Skills, Artificial Intelligence and Labour

Abstract

The development of artificial intelligence (AI), and in particular of machine learning (ML) technologies, in workplaces is transforming the nature of work and skills. The project addresses this transformation by (1) analysing the challenges of ML systems for work practices; (2) examining skill requirements for different groups of workers interacting with ML (workers, developers and users); and (3) developing criteria for the design of work, skill formation approaches and skill-enhancing ML systems, focusing on transparency and explainability. These goals are addressed through an interdisciplinary co-design approach. An international team of researchers from sociology of work, learning science, engineering and information sciences jointly conducts research in three testbeds: (i) microwork platforms, (ii) construction engineering, and (iii) manufacturing.
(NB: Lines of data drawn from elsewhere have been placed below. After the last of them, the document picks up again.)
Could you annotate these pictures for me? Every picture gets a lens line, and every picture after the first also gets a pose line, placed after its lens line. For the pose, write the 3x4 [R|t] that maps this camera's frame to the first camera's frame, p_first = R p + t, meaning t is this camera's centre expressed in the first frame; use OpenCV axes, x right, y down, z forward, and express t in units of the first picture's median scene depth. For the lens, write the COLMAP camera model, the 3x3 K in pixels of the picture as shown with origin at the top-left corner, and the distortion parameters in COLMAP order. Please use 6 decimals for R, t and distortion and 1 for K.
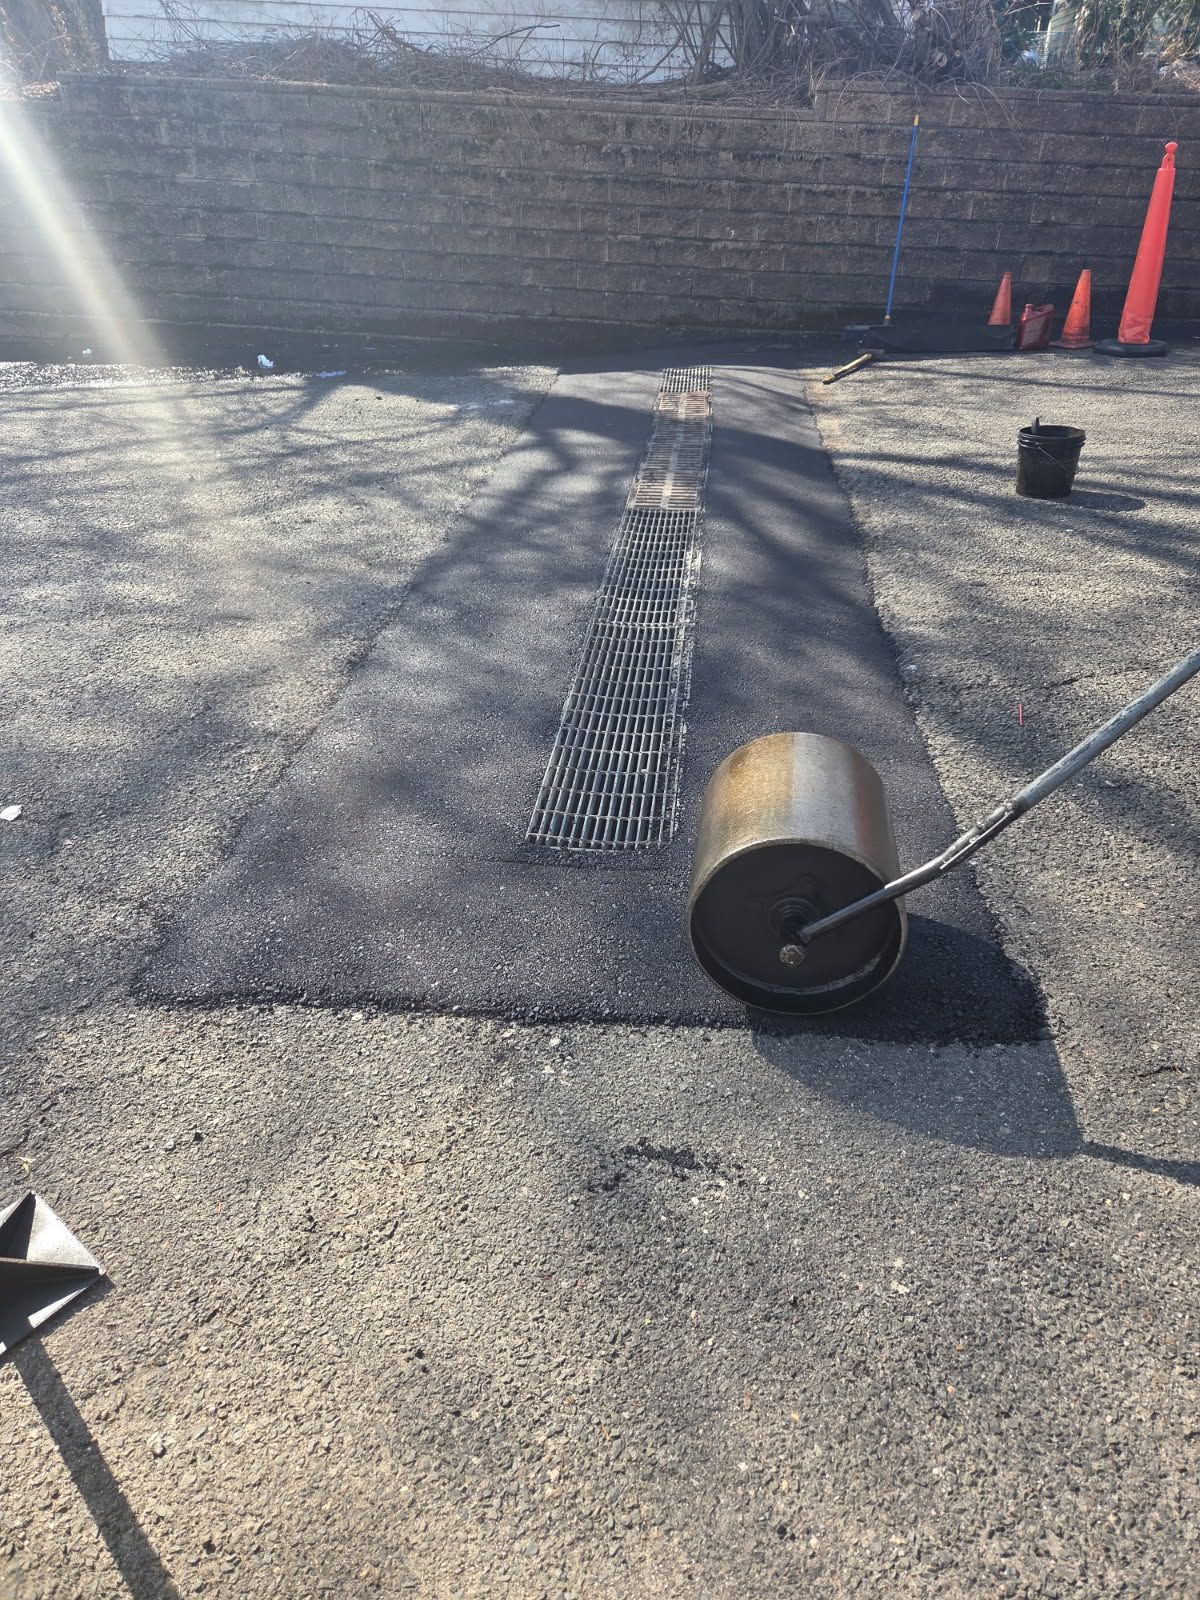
lens RADIAL K [[1089.8, 0, 600.0], [0, 1089.8, 800.0], [0, 0, 1]] dist [-0.003578, -0.007942]
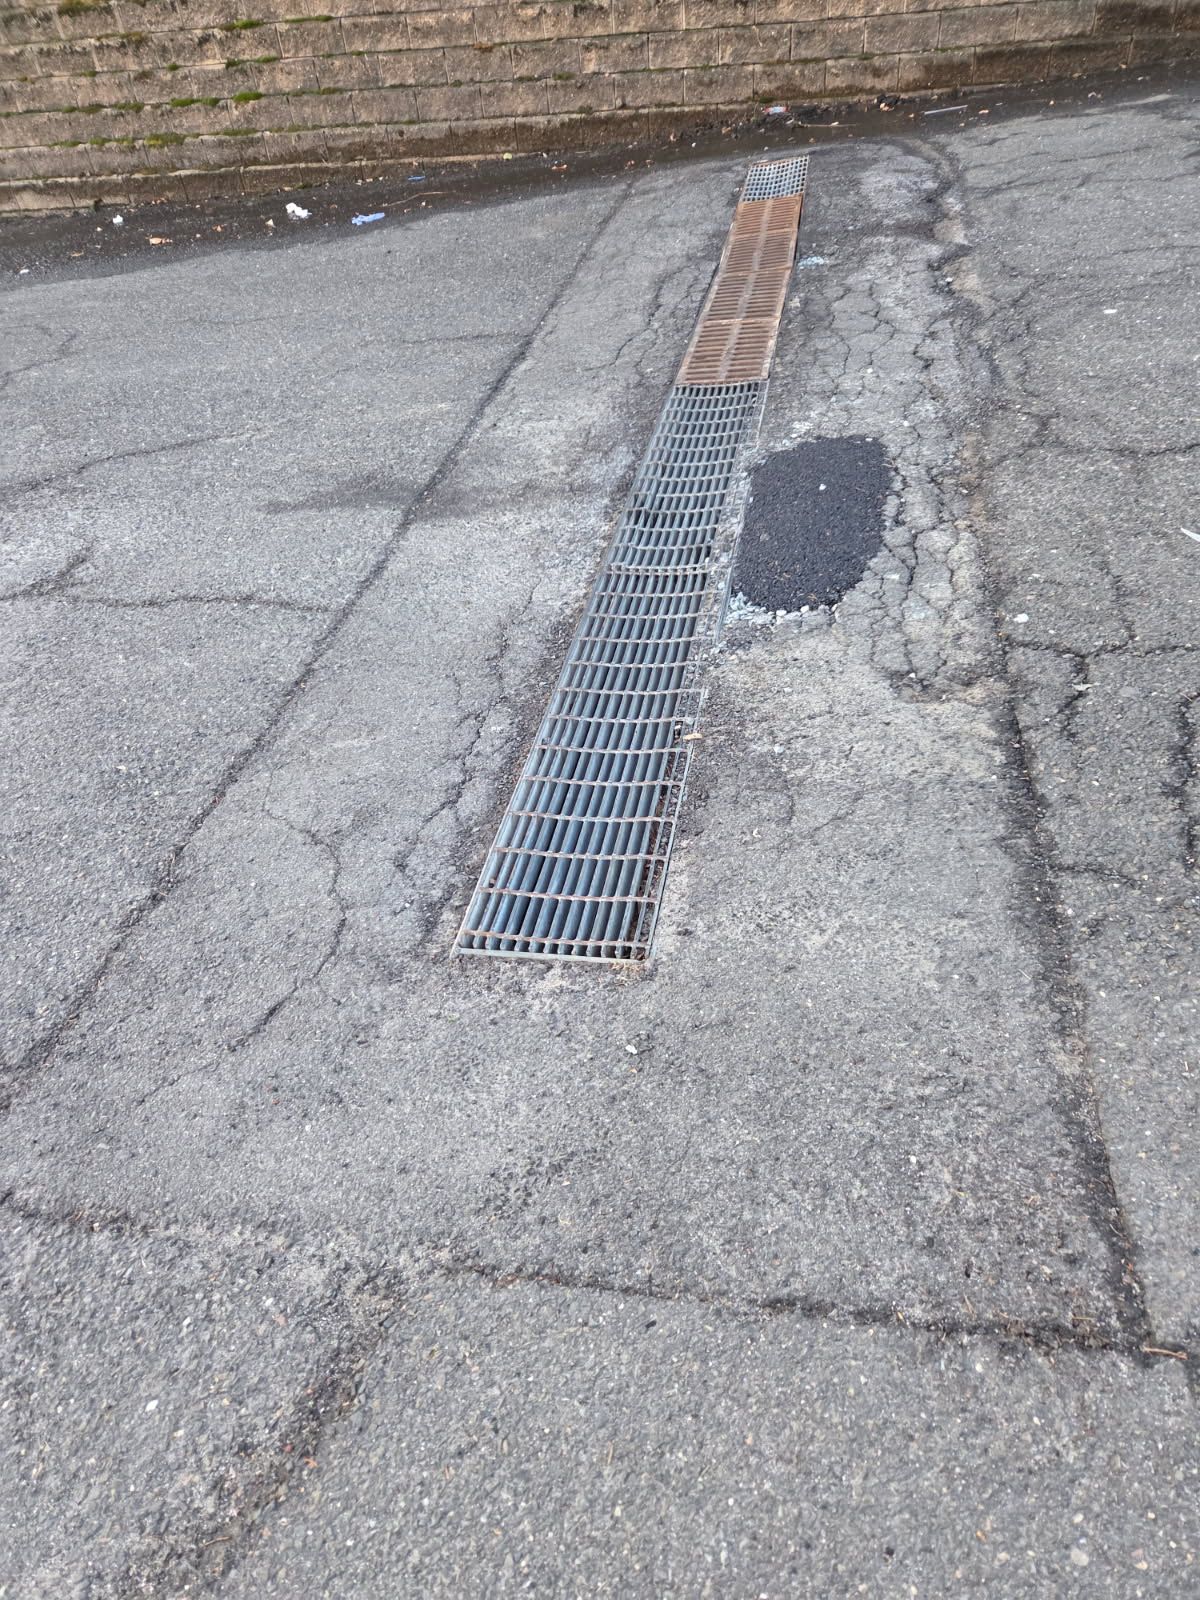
lens RADIAL K [[1089.8, 0, 600.0], [0, 1089.8, 800.0], [0, 0, 1]] dist [-0.003578, -0.007942]
pose [[0.986834, -0.032587, -0.158421, 0.052300], [0.058507, 0.985085, 0.161818, -0.061657], [0.150785, -0.168956, 0.974021, 0.103530]]
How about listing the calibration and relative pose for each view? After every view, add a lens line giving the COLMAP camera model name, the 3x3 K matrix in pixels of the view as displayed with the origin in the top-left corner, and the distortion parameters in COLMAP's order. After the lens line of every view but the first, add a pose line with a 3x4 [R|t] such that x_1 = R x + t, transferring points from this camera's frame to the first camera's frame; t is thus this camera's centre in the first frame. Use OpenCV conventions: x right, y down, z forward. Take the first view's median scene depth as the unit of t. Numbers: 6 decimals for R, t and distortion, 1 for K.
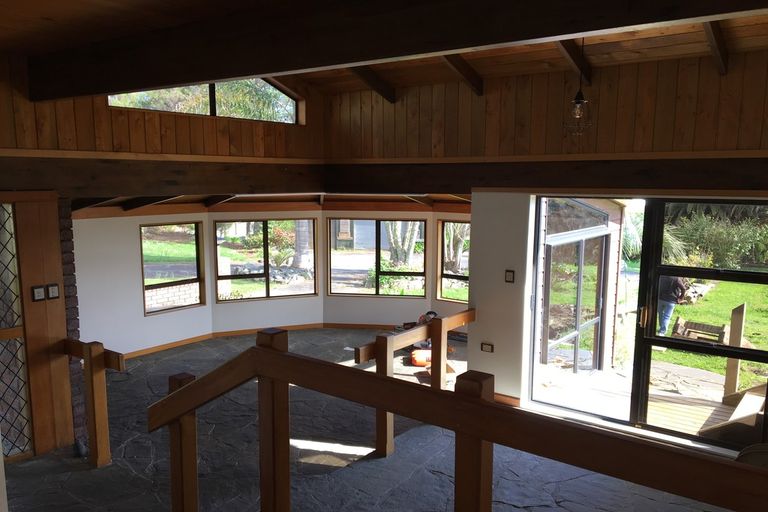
lens RADIAL K [[625.0, 0, 382.9], [0, 625.0, 258.1], [0, 0, 1]] dist [0.049450, -0.050513]
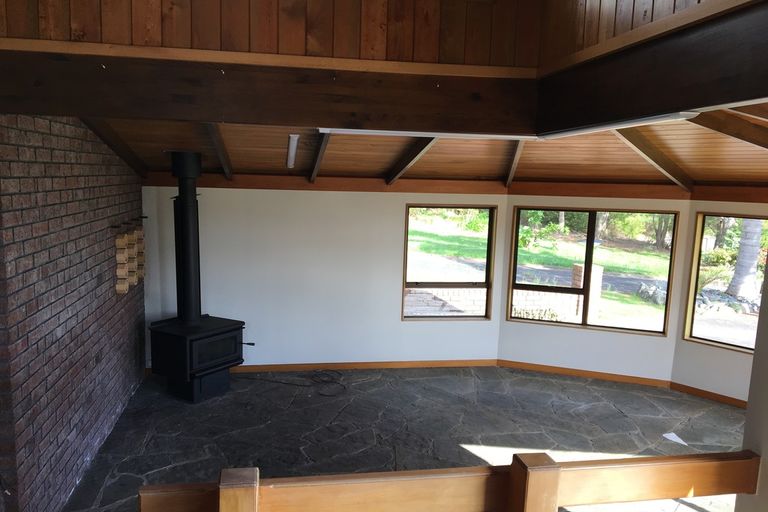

The co-design framework will combine qualitative and quantitative analytical methods with a participatory approach which will include not only researchers, but also practitioners (managers, engineers, workers) and a broader field of experts from academia, educational institutions, state and business. The outputs will be rich descriptions of opportunities and challenges of ML for work and skill development, a typology of skill requirements for ML-mediated workplaces, policy recommendations and guidelines on the design of skill-enhancing ML technologies and learning and skill development practices in ML-mediated workplaces.